3. An in-vehicle device comprising:

an acquisition unit acquiring physical quantity data representing a physical quantity relating to a state of a battery mounted in a vehicle;

a determination unit executing a determination process of determining whether or not the physical quantity represented by the physical quantity data satisfies a predetermined condition; and

a transmission unit transmitting the physical quantity data to a server executing a diagnosis process of diagnosing an abnormality of the battery based on the physical quantity data in a case in which it is determined that the physical quantity represented by the physical quantity data satisfies the predetermined condition in the determination process.

4. A server communicating with an in-vehicle device, the server comprising:

a reception unit receiving physical quantity data that represents a physical quantity relating to a state of a battery mounted in a vehicle and is transmitted by the in-vehicle device in a case in which it is determined that the physical quantity satisfies a predetermined condition; and

a diagnosis unit executing a diagnosis process of diagnosing an abnormality of the battery based on the physical quantity data and generating diagnosis result data representing a result of the diagnosis process.

5. A battery state determining method comprising:

acquiring physical quantity data representing a physical quantity relating to a state of a battery mounted in a vehicle by using an in-vehicle device;

executing a determination process of determining whether or not the physical quantity represented by the physical quantity data satisfies a predetermined condition by using the in-vehicle device;

transmitting the physical quantity data to a server in a case in which it is determined that the physical quantity represented by the physical quantity data satisfies the predetermined condition in the determination process by using the in-vehicle device;

receiving the physical quantity data from the in-vehicle device by using the server; and

executing a diagnosis process of diagnosing an abnormality of the battery based on the physical quantity data and generating diagnosis result data representing a result of the diagnosis process by using the server.

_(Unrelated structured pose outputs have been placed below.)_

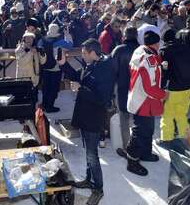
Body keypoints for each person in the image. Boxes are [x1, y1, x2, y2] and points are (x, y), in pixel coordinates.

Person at [58, 39, 113, 205]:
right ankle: (89, 180)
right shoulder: (92, 64)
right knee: (88, 151)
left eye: (83, 53)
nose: (81, 55)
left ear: (92, 52)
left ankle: (98, 188)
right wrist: (63, 65)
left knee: (92, 154)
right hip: (84, 114)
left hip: (93, 117)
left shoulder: (105, 69)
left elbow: (102, 99)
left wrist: (81, 89)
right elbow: (79, 78)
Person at [126, 31, 168, 176]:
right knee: (140, 131)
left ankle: (145, 153)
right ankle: (132, 161)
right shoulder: (148, 59)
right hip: (143, 101)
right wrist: (163, 94)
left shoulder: (139, 50)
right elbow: (149, 87)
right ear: (155, 44)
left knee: (148, 129)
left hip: (140, 98)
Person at [159, 30, 190, 146]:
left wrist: (161, 87)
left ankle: (166, 139)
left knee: (167, 115)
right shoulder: (187, 48)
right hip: (187, 86)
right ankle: (184, 136)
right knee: (181, 114)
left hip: (172, 88)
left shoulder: (165, 51)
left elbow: (164, 72)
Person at [110, 27, 139, 158]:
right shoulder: (142, 49)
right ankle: (139, 146)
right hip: (139, 89)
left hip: (123, 88)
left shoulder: (119, 50)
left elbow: (112, 71)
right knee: (139, 119)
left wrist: (110, 90)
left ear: (124, 35)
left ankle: (127, 148)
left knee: (124, 119)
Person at [38, 23, 73, 113]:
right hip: (56, 68)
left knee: (45, 87)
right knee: (53, 88)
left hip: (45, 67)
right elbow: (70, 45)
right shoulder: (60, 42)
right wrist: (67, 34)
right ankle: (50, 107)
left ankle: (44, 104)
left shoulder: (42, 40)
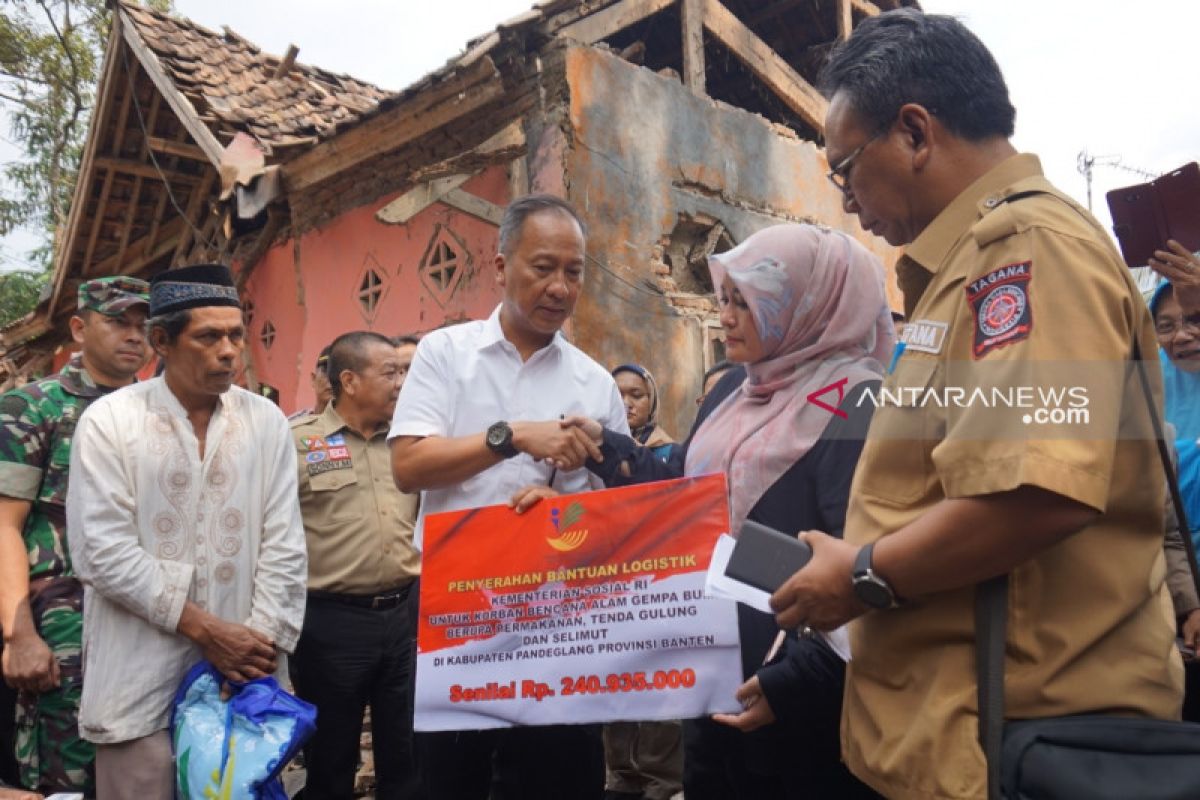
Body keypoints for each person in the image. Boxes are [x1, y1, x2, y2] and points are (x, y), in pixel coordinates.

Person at [768, 10, 1183, 799]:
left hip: (1016, 744)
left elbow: (1037, 493)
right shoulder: (960, 273)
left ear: (915, 133)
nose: (848, 200)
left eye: (845, 168)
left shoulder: (1027, 253)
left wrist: (857, 575)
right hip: (954, 736)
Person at [576, 223, 892, 799]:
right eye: (725, 299)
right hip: (713, 664)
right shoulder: (733, 392)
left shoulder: (859, 399)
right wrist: (601, 447)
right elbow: (686, 493)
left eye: (746, 302)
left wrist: (794, 680)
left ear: (806, 305)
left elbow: (866, 559)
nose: (725, 316)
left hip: (797, 689)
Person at [389, 194, 628, 800]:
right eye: (542, 267)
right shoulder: (446, 355)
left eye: (574, 272)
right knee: (448, 780)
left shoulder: (594, 383)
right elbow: (409, 465)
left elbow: (613, 513)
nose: (559, 287)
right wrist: (511, 436)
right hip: (456, 606)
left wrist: (562, 514)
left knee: (560, 778)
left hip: (558, 613)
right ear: (500, 267)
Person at [66, 264, 308, 799]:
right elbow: (100, 552)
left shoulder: (265, 420)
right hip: (139, 674)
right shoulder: (111, 421)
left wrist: (254, 650)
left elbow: (285, 543)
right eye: (208, 336)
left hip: (243, 682)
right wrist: (207, 631)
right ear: (162, 341)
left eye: (236, 335)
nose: (228, 350)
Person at [0, 277, 150, 795]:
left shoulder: (161, 411)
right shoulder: (32, 409)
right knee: (69, 768)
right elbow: (4, 527)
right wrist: (19, 635)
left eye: (142, 325)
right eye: (117, 322)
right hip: (65, 620)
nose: (134, 336)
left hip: (149, 612)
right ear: (80, 329)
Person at [289, 331, 422, 799]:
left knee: (406, 756)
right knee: (331, 760)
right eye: (390, 372)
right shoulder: (298, 444)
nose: (401, 382)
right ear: (349, 380)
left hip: (402, 618)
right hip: (330, 623)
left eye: (404, 372)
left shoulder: (410, 445)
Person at [612, 364, 675, 462]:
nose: (626, 404)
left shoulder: (670, 453)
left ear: (651, 401)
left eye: (636, 395)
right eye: (617, 396)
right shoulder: (597, 448)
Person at [291, 345, 333, 420]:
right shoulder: (291, 425)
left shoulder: (356, 428)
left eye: (337, 373)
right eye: (325, 372)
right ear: (313, 379)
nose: (331, 379)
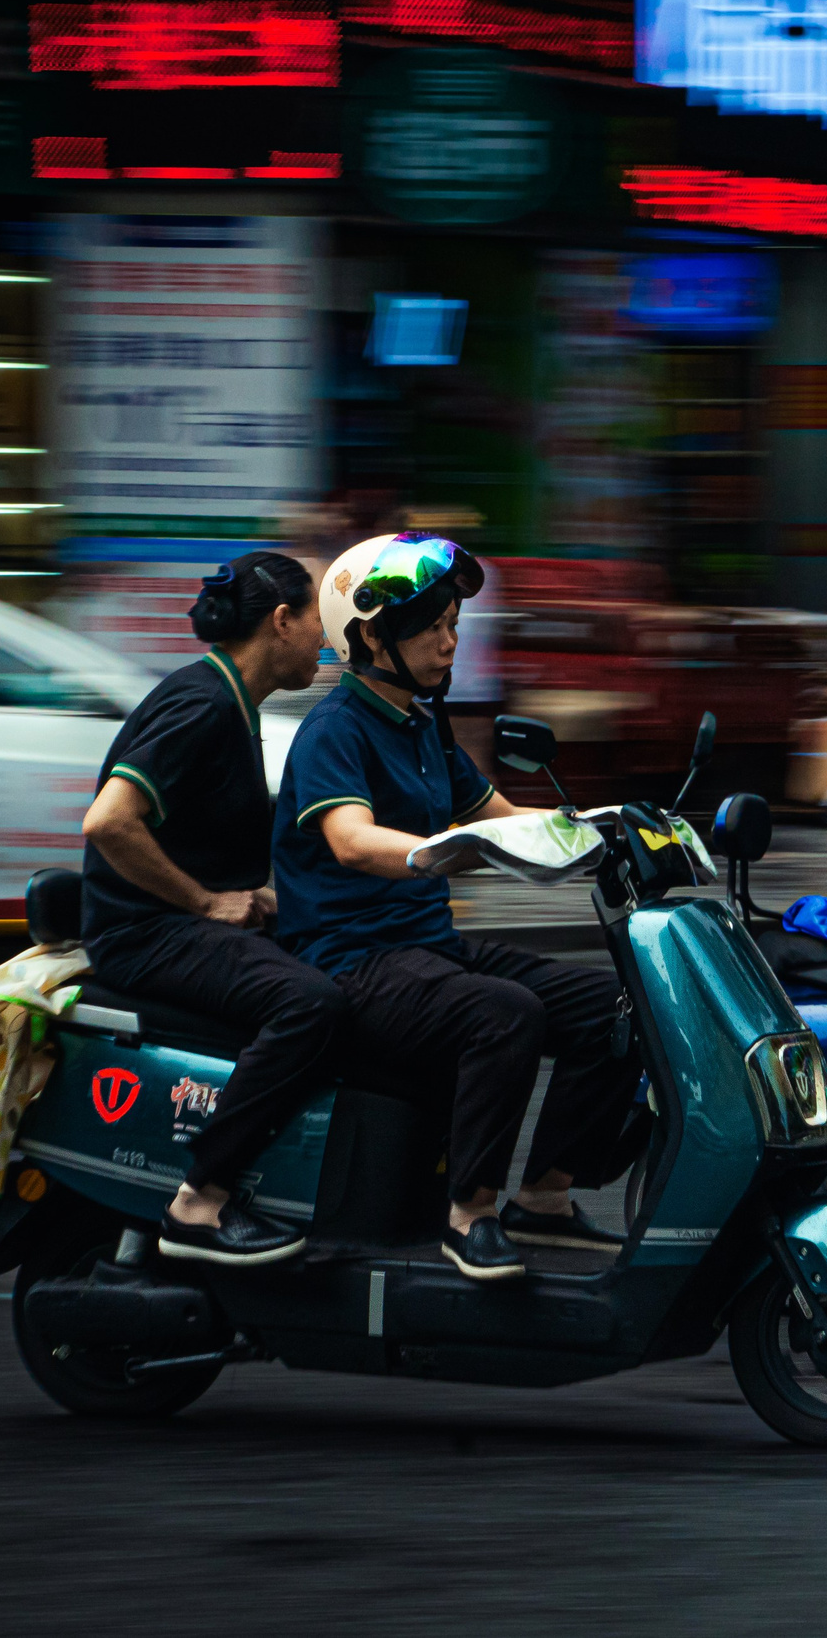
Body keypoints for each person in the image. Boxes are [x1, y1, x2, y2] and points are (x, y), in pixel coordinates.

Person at [273, 533, 638, 1283]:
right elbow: (348, 839)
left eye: (454, 625)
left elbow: (502, 816)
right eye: (433, 626)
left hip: (428, 947)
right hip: (354, 959)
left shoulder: (422, 725)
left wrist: (612, 830)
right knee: (502, 1013)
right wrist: (434, 851)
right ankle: (469, 1213)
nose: (450, 642)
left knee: (618, 1004)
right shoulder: (332, 730)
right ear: (371, 634)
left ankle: (545, 1195)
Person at [80, 552, 349, 1265]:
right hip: (145, 932)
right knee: (308, 1004)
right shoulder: (202, 702)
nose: (326, 639)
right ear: (282, 621)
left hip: (172, 921)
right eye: (319, 620)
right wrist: (205, 901)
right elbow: (109, 821)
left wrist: (241, 895)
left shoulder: (232, 701)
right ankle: (200, 1197)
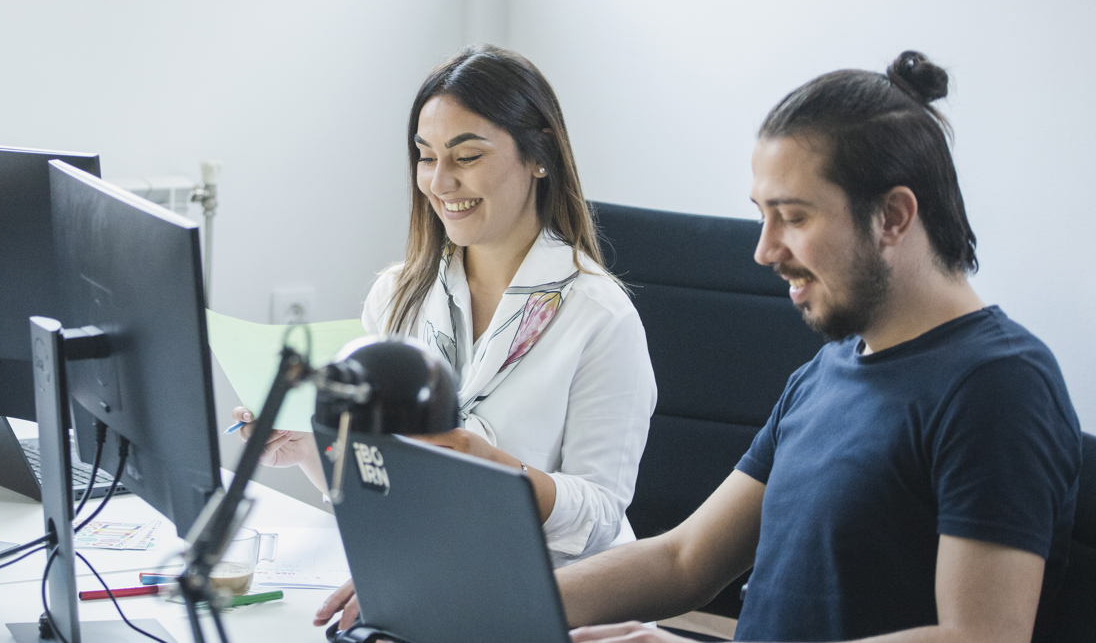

6. A computer-readable non-transitory recording medium including a program causing a computer of an in-vehicle device to perform:

acquiring physical quantity data representing a physical quantity relating to a state of a battery mounted in a vehicle;

executing a determination process of determining whether or not the physical quantity represented by the physical quantity data satisfies a predetermined condition; and

transmitting the physical quantity data to a server executing a diagnosis process of diagnosing an abnormality of the battery based on the physical quantity data in a case in which it is determined that the physical quantity represented by the physical quantity data satisfies the predetermined condition in the determination process.

7. A computer-readable non-transitory recording medium including a program causing a computer of a server communicating with an in-vehicle device to perform:

receiving physical quantity data that represents a physical quantity relating to a state of a battery and is transmitted by the in-vehicle device in a case in which it is determined that the physical quantity satisfies a predetermined condition; and

executing a diagnosis process of diagnosing an abnormality of the battery based on the physical quantity data and generating diagnosis result data representing a result of the diagnosis process.